• _YOUR OBJECTIVE_
Copy the data verbatim and leave out every picture.

• _GIVEN RECORDS_
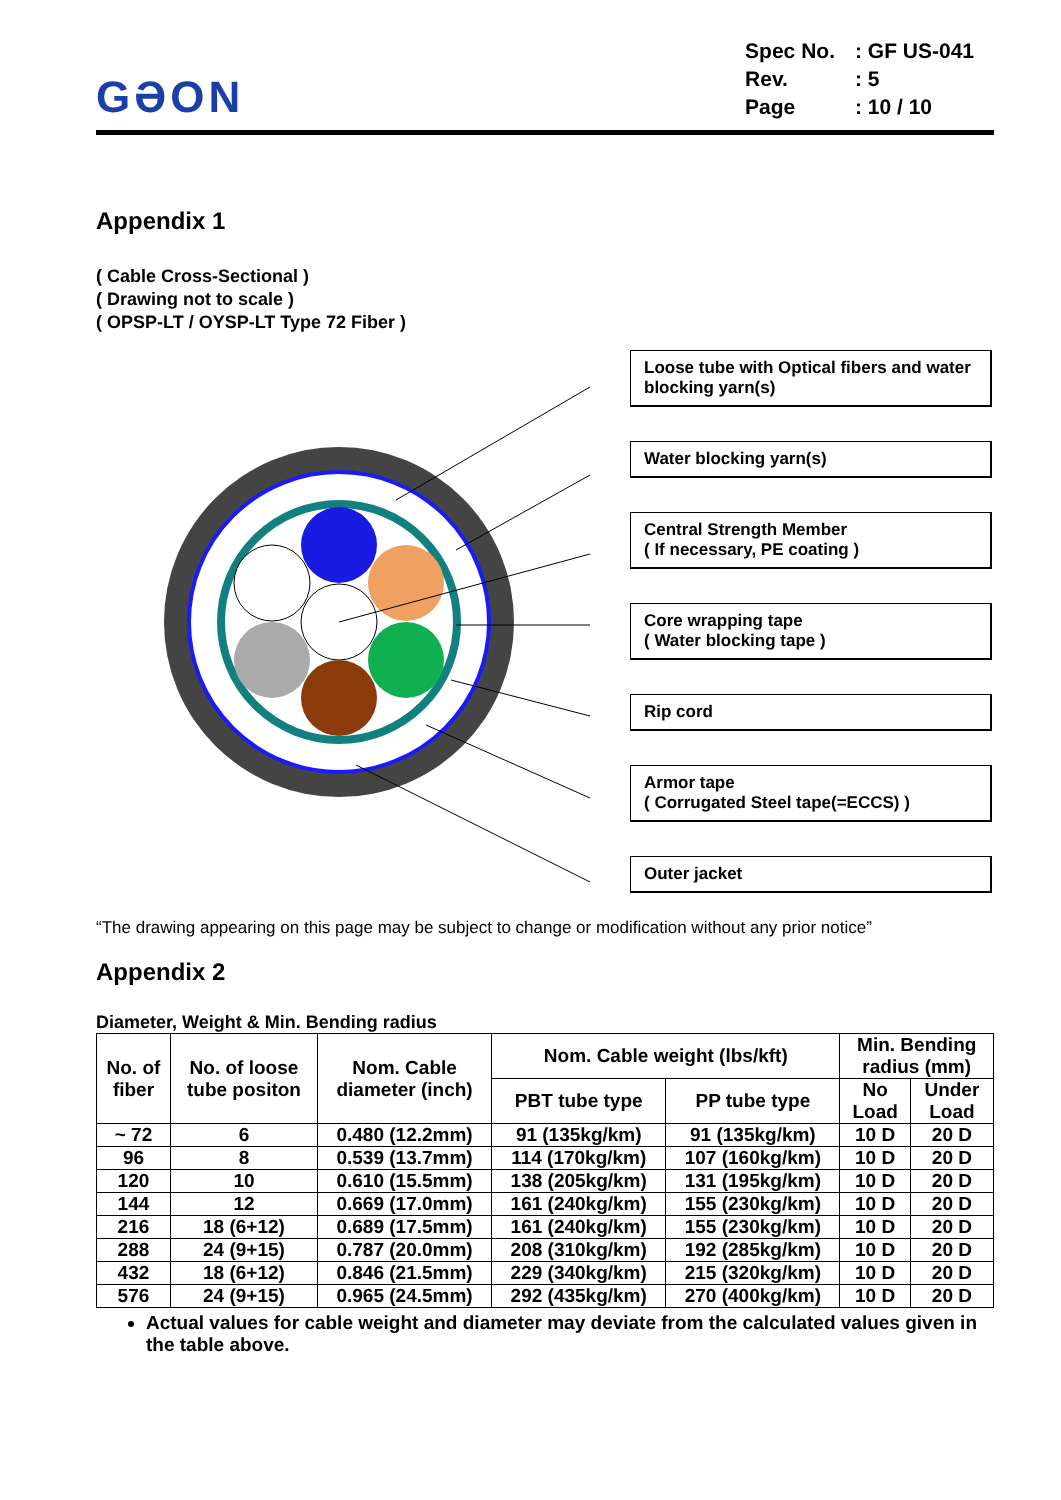GƏON
| Spec No. | : GF US-041 |
| Rev. | : 5 |
| Page | : 10 / 10 |
Appendix 1
( Cable Cross-Sectional )
( Drawing not to scale )
( OPSP-LT / OYSP-LT Type 72 Fiber )
Loose tube with Optical fibers and water blocking yarn(s)
Water blocking yarn(s)
Central Strength Member
( If necessary, PE coating )
Core wrapping tape
( Water blocking tape )
Rip cord
Armor tape
( Corrugated Steel tape(=ECCS) )
Outer jacket
“The drawing appearing on this page may be subject to change or modification without any prior notice”
Appendix 2
Diameter, Weight & Min. Bending radius
| No. of fiber | No. of loose tube positon | Nom. Cable diameter (inch) | Nom. Cable weight (lbs/kft) | | Min. Bending radius (mm) | |
| --- | --- | --- | --- | --- | --- | --- |
| | | | PBT tube type | PP tube type | No Load | Under Load |
| ~ 72 | 6 | 0.480 (12.2mm) | 91 (135kg/km) | 91 (135kg/km) | 10 D | 20 D |
| 96 | 8 | 0.539 (13.7mm) | 114 (170kg/km) | 107 (160kg/km) | 10 D | 20 D |
| 120 | 10 | 0.610 (15.5mm) | 138 (205kg/km) | 131 (195kg/km) | 10 D | 20 D |
| 144 | 12 | 0.669 (17.0mm) | 161 (240kg/km) | 155 (230kg/km) | 10 D | 20 D |
| 216 | 18 (6+12) | 0.689 (17.5mm) | 161 (240kg/km) | 155 (230kg/km) | 10 D | 20 D |
| 288 | 24 (9+15) | 0.787 (20.0mm) | 208 (310kg/km) | 192 (285kg/km) | 10 D | 20 D |
| 432 | 18 (6+12) | 0.846 (21.5mm) | 229 (340kg/km) | 215 (320kg/km) | 10 D | 20 D |
| 576 | 24 (9+15) | 0.965 (24.5mm) | 292 (435kg/km) | 270 (400kg/km) | 10 D | 20 D |
Actual values for cable weight and diameter may deviate from the calculated values given in the table above.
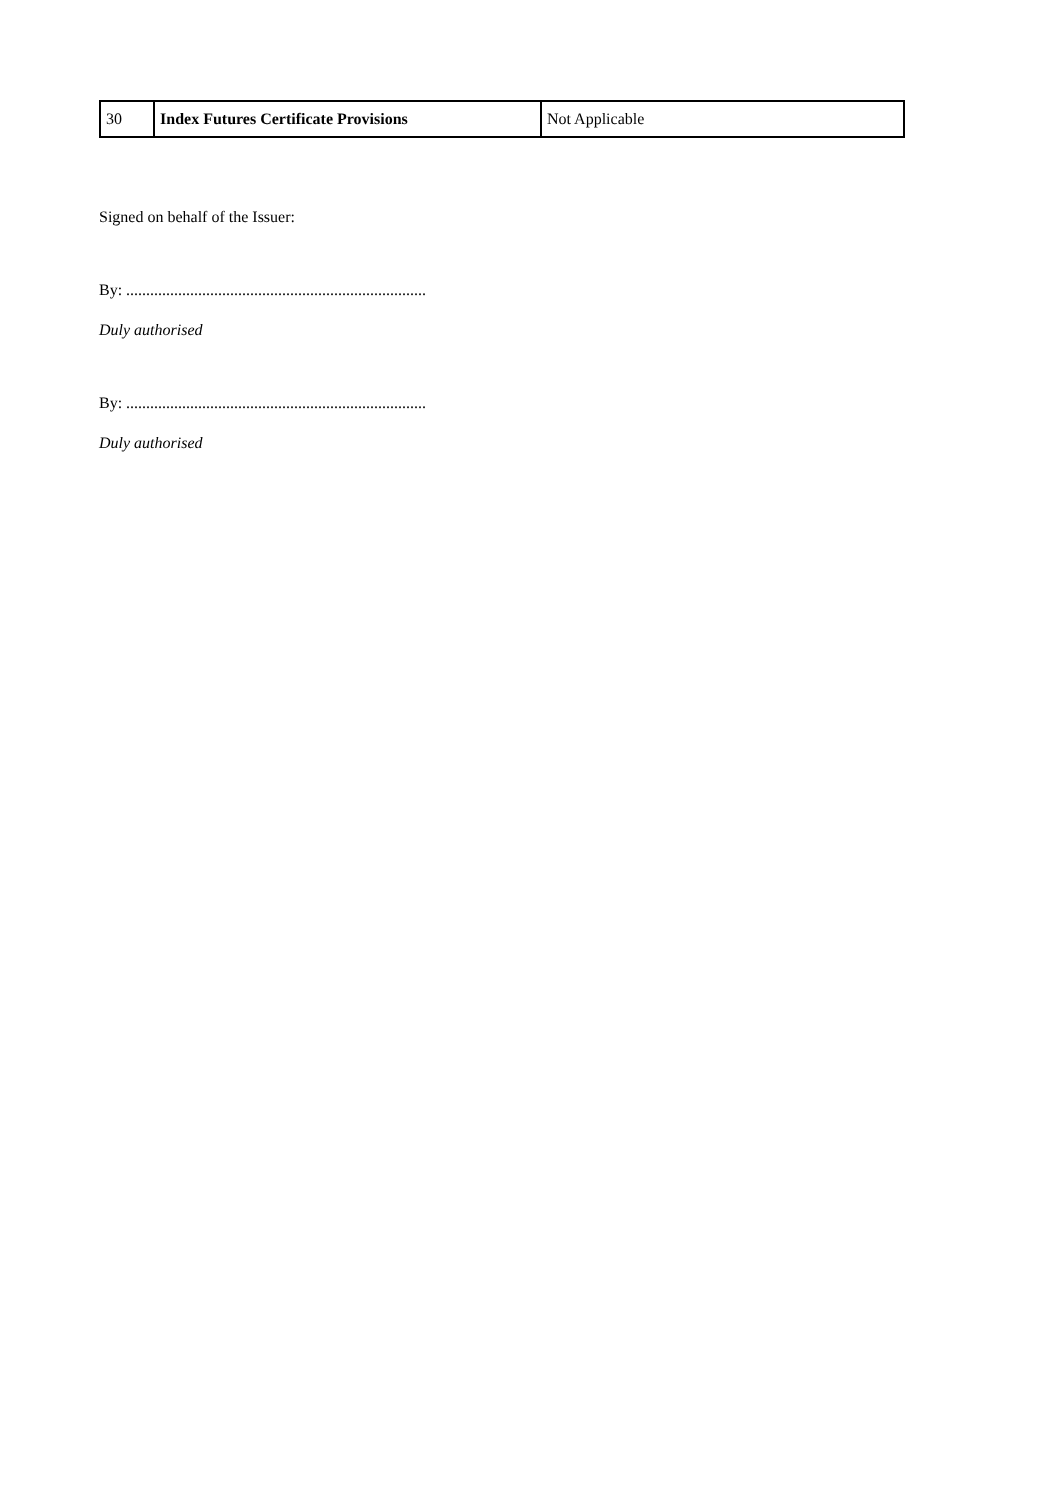| 30 | Index Futures Certificate Provisions | Not Applicable |
Signed on behalf of the Issuer:
By: ...........................................................................
Duly authorised
By: ...........................................................................
Duly authorised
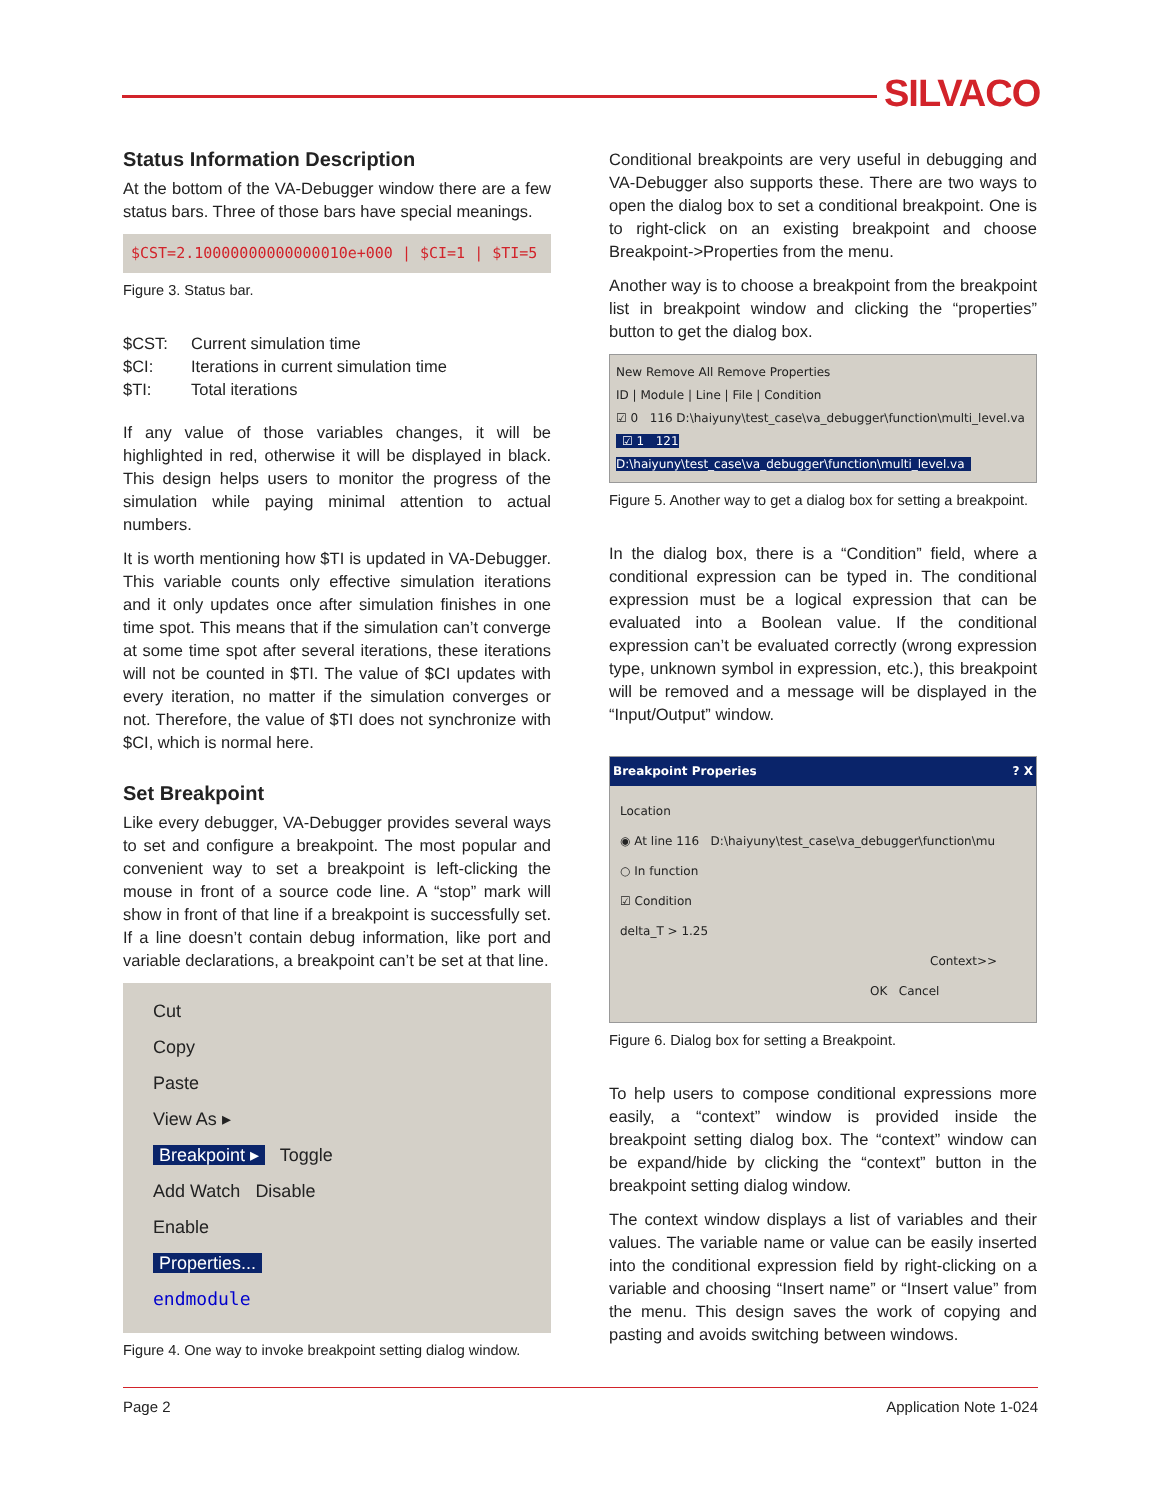SILVACO
Status Information Description
At the bottom of the VA-Debugger window there are a few status bars. Three of those bars have special meanings.
$CST=2.10000000000000010e+000 | $CI=1 | $TI=5
Figure 3. Status bar.
$CST:
Current simulation time
$CI:
Iterations in current simulation time
$TI:
Total iterations
If any value of those variables changes, it will be highlighted in red, otherwise it will be displayed in black. This design helps users to monitor the progress of the simulation while paying minimal attention to actual numbers.
It is worth mentioning how $TI is updated in VA-Debugger. This variable counts only effective simulation iterations and it only updates once after simulation finishes in one time spot. This means that if the simulation can’t converge at some time spot after several iterations, these iterations will not be counted in $TI. The value of $CI updates with every iteration, no matter if the simulation converges or not. Therefore, the value of $TI does not synchronize with $CI, which is normal here.
Set Breakpoint
Like every debugger, VA-Debugger provides several ways to set and configure a breakpoint. The most popular and convenient way to set a breakpoint is left-clicking the mouse in front of a source code line. A “stop” mark will show in front of that line if a breakpoint is successfully set. If a line doesn’t contain debug information, like port and variable declarations, a breakpoint can’t be set at that line.
Cut
Copy
Paste
View As ▸
Breakpoint ▸ Toggle
Add Watch Disable
Enable
Properties...
endmodule
Figure 4. One way to invoke breakpoint setting dialog window.
Conditional breakpoints are very useful in debugging and VA-Debugger also supports these. There are two ways to open the dialog box to set a conditional breakpoint. One is to right-click on an existing breakpoint and choose Breakpoint->Properties from the menu.
Another way is to choose a breakpoint from the breakpoint list in breakpoint window and clicking the “properties” button to get the dialog box.
New Remove All Remove Properties
ID | Module | Line | File | Condition
☑ 0 116 D:\haiyuny\test_case\va_debugger\function\multi_level.va
☑ 1 121 D:\haiyuny\test_case\va_debugger\function\multi_level.va
Figure 5. Another way to get a dialog box for setting a breakpoint.
In the dialog box, there is a “Condition” field, where a conditional expression can be typed in. The conditional expression must be a logical expression that can be evaluated into a Boolean value. If the conditional expression can’t be evaluated correctly (wrong expression type, unknown symbol in expression, etc.), this breakpoint will be removed and a message will be displayed in the “Input/Output” window.
Breakpoint Properies ? X
Location
◉ At line 116 D:\haiyuny\test_case\va_debugger\function\mu
○ In function
☑ Condition
delta_T > 1.25
Context>>
OK Cancel
Figure 6. Dialog box for setting a Breakpoint.
To help users to compose conditional expressions more easily, a “context” window is provided inside the breakpoint setting dialog box. The “context” window can be expand/hide by clicking the “context” button in the breakpoint setting dialog window.
The context window displays a list of variables and their values. The variable name or value can be easily inserted into the conditional expression field by right-clicking on a variable and choosing “Insert name” or “Insert value” from the menu. This design saves the work of copying and pasting and avoids switching between windows.
Page 2 Application Note 1-024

• _SOLUTION TO THE EXERCISE_
GƏON
| Spec No. | : GF US-041 |
| Rev. | : 5 |
| Page | : 10 / 10 |
Appendix 1
( Cable Cross-Sectional )
( Drawing not to scale )
( OPSP-LT / OYSP-LT Type 72 Fiber )
Loose tube with Optical fibers and water blocking yarn(s)
Water blocking yarn(s)
Central Strength Member
( If necessary, PE coating )
Core wrapping tape
( Water blocking tape )
Rip cord
Armor tape
( Corrugated Steel tape(=ECCS) )
Outer jacket
“The drawing appearing on this page may be subject to change or modification without any prior notice”
Appendix 2
Diameter, Weight & Min. Bending radius
| No. of fiber | No. of loose tube positon | Nom. Cable diameter (inch) | Nom. Cable weight (lbs/kft) | | Min. Bending radius (mm) | |
| --- | --- | --- | --- | --- | --- | --- |
| | | | PBT tube type | PP tube type | No Load | Under Load |
| ~ 72 | 6 | 0.480 (12.2mm) | 91 (135kg/km) | 91 (135kg/km) | 10 D | 20 D |
| 96 | 8 | 0.539 (13.7mm) | 114 (170kg/km) | 107 (160kg/km) | 10 D | 20 D |
| 120 | 10 | 0.610 (15.5mm) | 138 (205kg/km) | 131 (195kg/km) | 10 D | 20 D |
| 144 | 12 | 0.669 (17.0mm) | 161 (240kg/km) | 155 (230kg/km) | 10 D | 20 D |
| 216 | 18 (6+12) | 0.689 (17.5mm) | 161 (240kg/km) | 155 (230kg/km) | 10 D | 20 D |
| 288 | 24 (9+15) | 0.787 (20.0mm) | 208 (310kg/km) | 192 (285kg/km) | 10 D | 20 D |
| 432 | 18 (6+12) | 0.846 (21.5mm) | 229 (340kg/km) | 215 (320kg/km) | 10 D | 20 D |
| 576 | 24 (9+15) | 0.965 (24.5mm) | 292 (435kg/km) | 270 (400kg/km) | 10 D | 20 D |
Actual values for cable weight and diameter may deviate from the calculated values given in the table above.
| 30 | Index Futures Certificate Provisions | Not Applicable |
Signed on behalf of the Issuer:
By: ...........................................................................
Duly authorised
By: ...........................................................................
Duly authorised
SILVACO
Status Information Description
At the bottom of the VA-Debugger window there are a few status bars. Three of those bars have special meanings.
$CST=2.10000000000000010e+000 | $CI=1 | $TI=5
Figure 3. Status bar.
$CST:
Current simulation time
$CI:
Iterations in current simulation time
$TI:
Total iterations
If any value of those variables changes, it will be highlighted in red, otherwise it will be displayed in black. This design helps users to monitor the progress of the simulation while paying minimal attention to actual numbers.
It is worth mentioning how $TI is updated in VA-Debugger. This variable counts only effective simulation iterations and it only updates once after simulation finishes in one time spot. This means that if the simulation can’t converge at some time spot after several iterations, these iterations will not be counted in $TI. The value of $CI updates with every iteration, no matter if the simulation converges or not. Therefore, the value of $TI does not synchronize with $CI, which is normal here.
Set Breakpoint
Like every debugger, VA-Debugger provides several ways to set and configure a breakpoint. The most popular and convenient way to set a breakpoint is left-clicking the mouse in front of a source code line. A “stop” mark will show in front of that line if a breakpoint is successfully set. If a line doesn’t contain debug information, like port and variable declarations, a breakpoint can’t be set at that line.
Cut
Copy
Paste
View As ▸
Breakpoint ▸ Toggle
Add Watch Disable
Enable
Properties...
endmodule
Figure 4. One way to invoke breakpoint setting dialog window.
Conditional breakpoints are very useful in debugging and VA-Debugger also supports these. There are two ways to open the dialog box to set a conditional breakpoint. One is to right-click on an existing breakpoint and choose Breakpoint->Properties from the menu.
Another way is to choose a breakpoint from the breakpoint list in breakpoint window and clicking the “properties” button to get the dialog box.
New Remove All Remove Properties
ID | Module | Line | File | Condition
☑ 0 116 D:\haiyuny\test_case\va_debugger\function\multi_level.va
☑ 1 121 D:\haiyuny\test_case\va_debugger\function\multi_level.va
Figure 5. Another way to get a dialog box for setting a breakpoint.
In the dialog box, there is a “Condition” field, where a conditional expression can be typed in. The conditional expression must be a logical expression that can be evaluated into a Boolean value. If the conditional expression can’t be evaluated correctly (wrong expression type, unknown symbol in expression, etc.), this breakpoint will be removed and a message will be displayed in the “Input/Output” window.
Breakpoint Properies ? X
Location
◉ At line 116 D:\haiyuny\test_case\va_debugger\function\mu
○ In function
☑ Condition
delta_T > 1.25
Context>>
OK Cancel
Figure 6. Dialog box for setting a Breakpoint.
To help users to compose conditional expressions more easily, a “context” window is provided inside the breakpoint setting dialog box. The “context” window can be expand/hide by clicking the “context” button in the breakpoint setting dialog window.
The context window displays a list of variables and their values. The variable name or value can be easily inserted into the conditional expression field by right-clicking on a variable and choosing “Insert name” or “Insert value” from the menu. This design saves the work of copying and pasting and avoids switching between windows.
Page 2 Application Note 1-024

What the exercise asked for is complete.